Avec l’Ultra LP, Jack White et son label Third Man Records révolutionnent le vinyle

Ca fait maintenant treize ans que Jack White a créé son propre label Third Man Records. Mais ce n’est vraiment que depuis 2009 que le White Stripe s’évertue à faire évoluer le format vinyle. La sortie de son nouvel album ‘Lazaretto’ en juin marquera d’ailleurs une nouvelle étape dans sa réflexion avec ce qu’il appelle le Ultra LP.

En effet, au délà d’un mix différent pour le format vinyle et de l’absence totale de compression durant l’enregistrement, les détenteurs de l’objet découvriront des astuces jamais vues jusqu’ici, qui ne manqueront pas de lui donner une certaine valeur, affective tout du moins. Ainsi, c’est à la fin de la face A qu’il faudra placer le diamant pour pouvoir l’écouter, tandis qu’un morceau caché sur chaque face (en 78 tours pour la A, en 45 tours pour la B) sera découvert en posant le diamant sur le papier de l’étiquette centrale du premier LP de l’histoire à conjuguer trois vitesses différentes sur un même support. Mais ce n’est pas tout puisque le premier titre de la face B (‘Just One Drink’) possèdera deux intros différentes (une acoustique, une électrique) suivant la façon dont vous aurez posé l’aiguille sur le sillon.

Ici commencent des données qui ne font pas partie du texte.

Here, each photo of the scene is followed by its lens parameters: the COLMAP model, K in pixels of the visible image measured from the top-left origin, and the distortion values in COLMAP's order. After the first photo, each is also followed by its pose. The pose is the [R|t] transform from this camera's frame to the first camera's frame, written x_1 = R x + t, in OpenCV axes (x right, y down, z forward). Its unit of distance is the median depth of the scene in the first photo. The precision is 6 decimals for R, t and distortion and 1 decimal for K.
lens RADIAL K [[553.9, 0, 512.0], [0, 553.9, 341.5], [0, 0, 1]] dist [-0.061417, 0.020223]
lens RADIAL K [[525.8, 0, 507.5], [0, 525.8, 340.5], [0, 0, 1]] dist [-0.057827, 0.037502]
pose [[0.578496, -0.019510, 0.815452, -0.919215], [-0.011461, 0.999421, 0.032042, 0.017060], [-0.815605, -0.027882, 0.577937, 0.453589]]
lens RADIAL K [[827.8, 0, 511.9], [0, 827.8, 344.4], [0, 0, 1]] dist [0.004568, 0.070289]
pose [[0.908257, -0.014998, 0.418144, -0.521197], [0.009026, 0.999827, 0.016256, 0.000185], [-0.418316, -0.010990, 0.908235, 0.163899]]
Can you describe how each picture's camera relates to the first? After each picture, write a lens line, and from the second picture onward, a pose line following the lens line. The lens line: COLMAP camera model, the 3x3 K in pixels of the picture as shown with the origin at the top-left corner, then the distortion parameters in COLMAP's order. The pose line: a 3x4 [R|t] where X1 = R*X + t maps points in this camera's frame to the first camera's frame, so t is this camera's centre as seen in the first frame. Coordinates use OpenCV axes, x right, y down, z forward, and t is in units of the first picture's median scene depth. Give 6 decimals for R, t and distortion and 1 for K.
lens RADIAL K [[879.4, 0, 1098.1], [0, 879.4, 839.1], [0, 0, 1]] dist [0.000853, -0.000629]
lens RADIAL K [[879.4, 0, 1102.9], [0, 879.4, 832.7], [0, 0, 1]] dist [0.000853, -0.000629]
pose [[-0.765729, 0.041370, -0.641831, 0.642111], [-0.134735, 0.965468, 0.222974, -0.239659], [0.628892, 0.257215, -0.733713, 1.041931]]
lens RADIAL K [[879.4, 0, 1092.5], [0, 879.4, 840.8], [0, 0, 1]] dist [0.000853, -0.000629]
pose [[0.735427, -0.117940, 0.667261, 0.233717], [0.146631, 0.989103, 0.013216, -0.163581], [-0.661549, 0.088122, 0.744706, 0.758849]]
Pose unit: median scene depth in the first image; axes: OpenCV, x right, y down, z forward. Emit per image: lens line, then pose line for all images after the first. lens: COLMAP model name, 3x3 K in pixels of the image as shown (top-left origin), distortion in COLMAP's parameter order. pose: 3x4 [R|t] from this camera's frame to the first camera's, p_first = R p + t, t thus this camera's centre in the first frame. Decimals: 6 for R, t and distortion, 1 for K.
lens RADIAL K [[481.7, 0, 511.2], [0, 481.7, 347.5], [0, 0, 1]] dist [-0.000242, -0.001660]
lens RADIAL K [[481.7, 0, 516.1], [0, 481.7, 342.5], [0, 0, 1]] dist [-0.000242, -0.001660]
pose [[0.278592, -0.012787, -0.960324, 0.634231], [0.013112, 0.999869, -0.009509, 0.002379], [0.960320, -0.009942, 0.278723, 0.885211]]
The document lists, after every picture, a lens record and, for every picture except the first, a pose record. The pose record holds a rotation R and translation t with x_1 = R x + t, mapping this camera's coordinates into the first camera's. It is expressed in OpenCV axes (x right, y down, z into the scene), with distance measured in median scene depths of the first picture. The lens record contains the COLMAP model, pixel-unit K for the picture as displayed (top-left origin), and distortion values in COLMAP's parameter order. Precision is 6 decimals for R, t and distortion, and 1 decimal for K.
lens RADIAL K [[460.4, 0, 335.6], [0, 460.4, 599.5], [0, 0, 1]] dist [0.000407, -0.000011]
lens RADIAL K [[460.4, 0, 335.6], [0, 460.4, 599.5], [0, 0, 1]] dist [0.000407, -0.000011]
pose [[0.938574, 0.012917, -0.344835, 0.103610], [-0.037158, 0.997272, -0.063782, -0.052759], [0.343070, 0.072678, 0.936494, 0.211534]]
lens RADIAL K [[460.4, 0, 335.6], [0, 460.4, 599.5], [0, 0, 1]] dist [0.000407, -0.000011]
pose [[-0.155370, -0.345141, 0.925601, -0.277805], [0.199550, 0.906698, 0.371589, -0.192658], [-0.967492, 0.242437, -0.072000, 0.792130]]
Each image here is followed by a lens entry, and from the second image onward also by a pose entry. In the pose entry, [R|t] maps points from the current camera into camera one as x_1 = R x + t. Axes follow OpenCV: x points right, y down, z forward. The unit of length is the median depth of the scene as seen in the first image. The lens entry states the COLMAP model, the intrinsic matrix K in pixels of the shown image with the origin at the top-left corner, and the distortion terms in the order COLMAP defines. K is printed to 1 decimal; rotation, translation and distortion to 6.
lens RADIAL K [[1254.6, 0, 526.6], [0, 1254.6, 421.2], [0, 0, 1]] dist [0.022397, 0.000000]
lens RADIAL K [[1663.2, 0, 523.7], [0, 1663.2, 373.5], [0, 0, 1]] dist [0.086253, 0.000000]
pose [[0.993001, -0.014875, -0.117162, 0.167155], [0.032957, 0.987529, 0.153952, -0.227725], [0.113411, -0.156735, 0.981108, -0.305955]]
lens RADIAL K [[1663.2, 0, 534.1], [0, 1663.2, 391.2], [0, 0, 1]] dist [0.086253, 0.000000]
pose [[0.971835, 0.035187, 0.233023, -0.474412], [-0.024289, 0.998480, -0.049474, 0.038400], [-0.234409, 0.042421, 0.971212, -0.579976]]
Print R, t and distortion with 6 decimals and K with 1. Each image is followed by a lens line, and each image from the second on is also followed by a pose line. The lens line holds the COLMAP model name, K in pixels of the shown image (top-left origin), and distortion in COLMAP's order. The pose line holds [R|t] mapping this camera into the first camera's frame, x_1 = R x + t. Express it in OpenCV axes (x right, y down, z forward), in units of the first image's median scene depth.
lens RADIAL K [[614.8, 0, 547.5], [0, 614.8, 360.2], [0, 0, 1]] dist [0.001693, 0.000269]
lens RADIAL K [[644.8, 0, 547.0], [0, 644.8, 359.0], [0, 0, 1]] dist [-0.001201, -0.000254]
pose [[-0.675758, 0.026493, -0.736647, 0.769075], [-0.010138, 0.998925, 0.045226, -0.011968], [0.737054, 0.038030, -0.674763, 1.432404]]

Visuellement également, Third Man Records a bien bossé. Alors que la face A sera d’un noir brillant, l’autre sera d’un noir mat rappelant celui des 78 tours. Un détail qui n’est rien comparé à l’hologramme de Tristan Duke – gravé à la main – qui se cache sur la partie muette centrale de la face A. De quoi véritablement affoler les amoureux du vinyle – comme les mélomanes les plus curieux habituellement adeptes d’autres formats – qui comprendront définitivement de quoi il en retourne dans la vidéo ci-dessous, sur laquelle Jack White lui-même procède aux démonstrations.

A noter que la version Ultra LP de ‘Lazaretto’ sera la seule disponible en vinyle, au prix d’une édition normale. Bien joué Jack!